George paused, looked up at Jurgen. “Really?” he blurted.
“Well, I just mean–” now it was Jurgen’s turn to look down at the ground, almost like he was embarrassed, which didn’t make much sense to George. “I just mean, your parts. Your guitar playing– listening to it… it’s my favorite. You’re my favorite, I suppose.”
George nearly choked on his cigarette. Nobody had ever called him their favorite before. He glanced over at Jurgen, just to see his face and make sure he wasn’t having him on, but found Jurgen looking right at him already. They met eyes for a second, then they both looked away.
George glanced down at the pavement, took a drag of his cigarette to hide his huge stupid grin that wouldn’t go away. It had always been John and Paul this, John and Paul that. Pete with his stupid handsome face. Stu with Astrid. But George… George had never been anybody’s favorite before.
After some time had passed– enough time for John and Paul to be done with whatever bullshit they were up to– they got up from the bench and Jurgen walked George home. All the way to the club’s door. They stopped on the front step, just stood there and stared at each other for a second.
“Thanks for walking me,” George said.
“You’re very welcome,” Jurgen said.
They stood there for another moment, George fidgeting awkwardly with his hands, feeling sort of awkward, like he should be doing something else.
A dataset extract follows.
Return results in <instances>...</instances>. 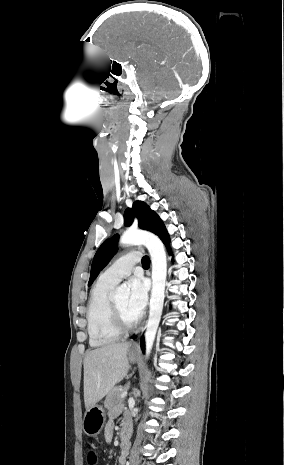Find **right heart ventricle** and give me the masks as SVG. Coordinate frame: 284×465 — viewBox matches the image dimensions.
I'll return each mask as SVG.
<instances>
[{"label": "right heart ventricle", "mask_w": 284, "mask_h": 465, "mask_svg": "<svg viewBox=\"0 0 284 465\" xmlns=\"http://www.w3.org/2000/svg\"><path fill=\"white\" fill-rule=\"evenodd\" d=\"M114 284L99 279L90 291L86 307L87 333L90 346H110L119 339L111 321L109 291Z\"/></svg>", "instance_id": "1"}]
</instances>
He wasn’t sure what.
Eventually, Jurgen told him good night, and, at a loss for anything else to do, George replied good night and opened the door, casting Jurgen one last smile as he closed it behind him.
George bound up the stairs, Jurgen’s words playing over and over in his head. You’re my favorite. You’re my favorite. Not John, not Paul. Him.
The room was quiet and dark when he got there, John and Paul probably asleep in their own beds. George threw his jacket on the floor, collapsed down on his creaky, stained, lumpy mattress and slept better than he had in weeks.